April 2010: Charges filed against high-ranking officers

On April 11, a prosecutor files charges against five former high-ranking officers of the DAS. The leveling of charges comes after months of investigating in which the attorney general’s office had taken the testimony of more than 150 victims of illegal spying and several former DAS agents who participated in the operations. The attorney general’s office argues, in filing charges against former DAS officials, that “the illegal surveillance against the magistrates [of the Supreme Court] were directed from the Casa de Nariño,” the presidential palace.

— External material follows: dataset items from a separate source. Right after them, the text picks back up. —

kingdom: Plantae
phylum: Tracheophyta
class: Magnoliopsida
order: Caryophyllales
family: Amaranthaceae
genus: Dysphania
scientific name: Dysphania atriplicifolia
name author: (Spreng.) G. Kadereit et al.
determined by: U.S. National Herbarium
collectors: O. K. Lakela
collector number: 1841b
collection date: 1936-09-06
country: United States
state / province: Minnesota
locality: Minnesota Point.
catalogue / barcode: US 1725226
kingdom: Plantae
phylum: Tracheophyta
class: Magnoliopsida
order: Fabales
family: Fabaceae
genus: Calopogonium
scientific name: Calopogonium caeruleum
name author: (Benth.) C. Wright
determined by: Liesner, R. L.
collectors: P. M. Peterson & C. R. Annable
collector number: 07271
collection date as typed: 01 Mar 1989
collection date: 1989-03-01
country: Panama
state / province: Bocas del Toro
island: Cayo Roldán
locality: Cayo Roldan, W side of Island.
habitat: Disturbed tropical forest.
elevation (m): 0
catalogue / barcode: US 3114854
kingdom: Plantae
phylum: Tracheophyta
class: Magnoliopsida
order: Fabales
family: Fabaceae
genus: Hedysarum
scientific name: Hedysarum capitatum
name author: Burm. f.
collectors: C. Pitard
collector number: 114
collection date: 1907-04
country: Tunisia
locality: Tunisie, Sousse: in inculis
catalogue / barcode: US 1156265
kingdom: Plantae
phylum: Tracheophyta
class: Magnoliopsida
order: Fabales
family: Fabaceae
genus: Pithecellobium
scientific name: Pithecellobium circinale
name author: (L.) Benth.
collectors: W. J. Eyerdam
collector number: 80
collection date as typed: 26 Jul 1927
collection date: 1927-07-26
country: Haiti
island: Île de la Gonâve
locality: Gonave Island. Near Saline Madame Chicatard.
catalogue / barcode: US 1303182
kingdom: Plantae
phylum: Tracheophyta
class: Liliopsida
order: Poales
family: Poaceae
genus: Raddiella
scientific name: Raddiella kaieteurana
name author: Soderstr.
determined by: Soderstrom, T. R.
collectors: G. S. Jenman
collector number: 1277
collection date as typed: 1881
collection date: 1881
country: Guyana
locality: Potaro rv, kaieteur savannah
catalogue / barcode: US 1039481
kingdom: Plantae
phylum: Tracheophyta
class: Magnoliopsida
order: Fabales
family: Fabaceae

April 13 2010: U.S. suspends aids because of spying scandal

On April 13, the American ambassador in Bogota, William Brownfield, publicly announces the suspension of U.S. aid to the DAS because of the spying scandal. Brownfield tells Colombian reporters that officials are checking to ensure that “none of its collaboration [to DAS] has been used in illicit activities." The Colombian government quickly issued a press release, saying that it "has never ordered shady or illegal practices and those who engage in such practices should be tried and sent to prison."

April 19, 2010: DAS official confesses to illegal spying

On April 19, the former director of a DAS unit known as the GONI, which received American assistance, becomes the first DAS official to enter into an agreement with the attorney general’s office, offering beneficial treatment in return for cooperation. He confesses to illegal surveillance operations against Supreme Court judges and congressmen and tells prosecutors that former DAS directors and Bernardo Moreno, the former chief of staff to President Alvaro Uribe, were involved.

July 2011: Judge orders arrest of Bernardo Moreno

On July 30, a judge orders the arrest of Bernardo Moreno, former chief of staff to President Alvaro Uribe, in connection with the illegal spying operation against the Supreme Court.